INTER-03

Intermediate 3

Strange Land Mirage

INTER-03

What lies in the human unconscious that is released in dreams, forgotten by morning and manifests itself in myths? How are the archetypes of the human condition transferred to land in the form of memory and rituals? Set within our current context ' an environment ruled by the commoditisation of property ' Intermediate 3 searches for the idea of the mythical within land ownership, exploring architecture as a time-based occupation rather than a container of space.

We located these conditions during our travels to Sri Lanka, a country severed by 30 years of civil war, with a coastline washed away by the catastrophic 2004 tsunami and an urban economy of new large-scale developments bankrolled by foreign capital. In this multi-layered scenario the students investigated their own ideas of land archetypes - Promised Land, Cursed Land and Wonderland - working between large drawings and test prototypes. Drawings were initially used for investigations and as a way of evidencing intuition, clues, analyses and findings. Later they were used to comprehensively present the final proposal, which while utilising both approximation and precision was also always a rigorous exercise of the imagination.

By analysing the current postwar military condition Nicholas Zembashi proposed ‘Insidious Colossus’, a project where the human body is both a building and an ever-unfinished monument made of melted military machinery and filled with surprising urban functions. Both Assaf Kimmel and Nathan Su investigated the new investment boost in the capital of Colombo with the first proposing a radical alternative in the form of a hollow, mixed-ownership mountain and the second empowering citizens with a new system of participating in urban development utilising AR to influence the city fabric. In these projects and others the students of Intermediate 3 discovered new ways of looking at the status quo of ownership, using modern technologies, ancient myths and most important, people and their stories, to reveal the unwritten value of land.

Unit Staff

Nannette Jackowski and Ricardo de Ostos are principals of NaJa & deOstos.
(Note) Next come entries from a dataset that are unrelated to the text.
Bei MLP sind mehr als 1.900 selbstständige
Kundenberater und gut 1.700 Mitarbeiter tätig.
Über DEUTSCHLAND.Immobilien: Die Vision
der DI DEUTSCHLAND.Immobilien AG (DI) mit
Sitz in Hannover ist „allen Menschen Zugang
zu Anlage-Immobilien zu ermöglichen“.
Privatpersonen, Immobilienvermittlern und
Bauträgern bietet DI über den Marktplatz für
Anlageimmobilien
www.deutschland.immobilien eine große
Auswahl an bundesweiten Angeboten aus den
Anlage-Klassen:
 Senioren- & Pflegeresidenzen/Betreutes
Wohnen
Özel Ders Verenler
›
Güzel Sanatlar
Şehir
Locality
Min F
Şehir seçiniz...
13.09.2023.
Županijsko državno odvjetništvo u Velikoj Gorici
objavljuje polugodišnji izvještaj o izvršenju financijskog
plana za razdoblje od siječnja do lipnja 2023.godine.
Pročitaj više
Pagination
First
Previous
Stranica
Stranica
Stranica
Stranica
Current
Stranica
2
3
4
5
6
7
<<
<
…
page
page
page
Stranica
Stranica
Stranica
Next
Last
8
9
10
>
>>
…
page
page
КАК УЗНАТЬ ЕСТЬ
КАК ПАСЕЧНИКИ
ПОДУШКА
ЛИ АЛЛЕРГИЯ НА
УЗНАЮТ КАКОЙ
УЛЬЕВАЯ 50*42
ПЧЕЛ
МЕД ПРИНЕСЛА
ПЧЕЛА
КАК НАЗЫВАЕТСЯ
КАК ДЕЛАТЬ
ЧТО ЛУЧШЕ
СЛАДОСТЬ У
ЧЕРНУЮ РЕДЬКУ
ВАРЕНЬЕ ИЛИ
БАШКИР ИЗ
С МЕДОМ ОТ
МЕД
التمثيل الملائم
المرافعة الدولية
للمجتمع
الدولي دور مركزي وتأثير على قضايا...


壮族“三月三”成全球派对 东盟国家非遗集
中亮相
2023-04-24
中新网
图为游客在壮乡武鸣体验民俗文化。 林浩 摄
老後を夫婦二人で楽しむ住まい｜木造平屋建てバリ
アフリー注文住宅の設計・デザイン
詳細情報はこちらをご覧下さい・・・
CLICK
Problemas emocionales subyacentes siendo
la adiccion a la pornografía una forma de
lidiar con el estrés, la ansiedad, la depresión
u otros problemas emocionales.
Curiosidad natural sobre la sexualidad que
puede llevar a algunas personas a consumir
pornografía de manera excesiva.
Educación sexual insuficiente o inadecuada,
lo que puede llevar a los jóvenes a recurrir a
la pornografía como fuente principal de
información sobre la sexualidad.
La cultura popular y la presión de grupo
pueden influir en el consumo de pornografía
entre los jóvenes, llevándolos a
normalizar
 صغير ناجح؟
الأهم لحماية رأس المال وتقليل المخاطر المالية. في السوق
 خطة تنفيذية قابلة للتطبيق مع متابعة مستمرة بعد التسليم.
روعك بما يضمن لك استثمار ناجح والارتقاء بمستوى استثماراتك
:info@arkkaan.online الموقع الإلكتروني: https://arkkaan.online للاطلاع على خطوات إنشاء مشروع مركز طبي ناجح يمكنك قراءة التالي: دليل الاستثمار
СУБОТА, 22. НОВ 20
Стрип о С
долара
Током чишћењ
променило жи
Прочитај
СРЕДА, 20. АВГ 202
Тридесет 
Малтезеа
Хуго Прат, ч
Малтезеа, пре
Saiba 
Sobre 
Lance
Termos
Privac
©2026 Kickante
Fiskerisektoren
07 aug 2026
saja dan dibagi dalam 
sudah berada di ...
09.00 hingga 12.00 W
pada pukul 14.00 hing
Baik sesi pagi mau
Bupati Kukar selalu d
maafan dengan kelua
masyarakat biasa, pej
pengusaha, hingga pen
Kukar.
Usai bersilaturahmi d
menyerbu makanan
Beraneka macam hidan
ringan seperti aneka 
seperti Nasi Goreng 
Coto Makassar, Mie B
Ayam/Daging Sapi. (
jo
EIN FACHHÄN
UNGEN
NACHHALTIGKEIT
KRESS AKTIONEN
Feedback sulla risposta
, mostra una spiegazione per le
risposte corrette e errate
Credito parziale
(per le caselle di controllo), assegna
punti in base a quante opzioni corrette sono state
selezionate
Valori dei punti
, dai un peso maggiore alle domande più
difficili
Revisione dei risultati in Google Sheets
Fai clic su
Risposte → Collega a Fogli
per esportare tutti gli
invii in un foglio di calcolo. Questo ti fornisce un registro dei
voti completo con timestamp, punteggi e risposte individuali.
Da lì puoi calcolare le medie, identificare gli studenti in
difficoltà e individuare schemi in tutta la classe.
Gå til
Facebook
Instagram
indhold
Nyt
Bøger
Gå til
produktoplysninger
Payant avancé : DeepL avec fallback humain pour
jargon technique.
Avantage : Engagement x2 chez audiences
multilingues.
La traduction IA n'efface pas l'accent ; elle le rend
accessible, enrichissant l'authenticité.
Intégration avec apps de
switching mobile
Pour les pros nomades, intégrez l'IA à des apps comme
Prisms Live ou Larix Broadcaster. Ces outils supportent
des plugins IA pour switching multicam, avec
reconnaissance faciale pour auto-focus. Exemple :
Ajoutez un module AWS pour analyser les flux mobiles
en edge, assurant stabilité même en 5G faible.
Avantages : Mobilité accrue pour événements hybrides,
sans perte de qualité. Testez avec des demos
They are the authors of The Hanging Cemetery of Baghdad and Pamphlet Architecture 29: Ambiguous Spaces. They have been nominated for the 2012 Iakov Chernikhov prize for young architects around the world. Nannette has worked for Wilkinson Eyre and Zaha Hadid. Ricardo has worked for Peter Cook, Future Systems and Foster + Partners. He has taught at Lund University in Sweden and is currently an Associate Professor at École Spéciale d'Architecture in Paris. He was appointed curator of the Brazilian Pavilion for the London Festival of Architecture in 2008 and 2010.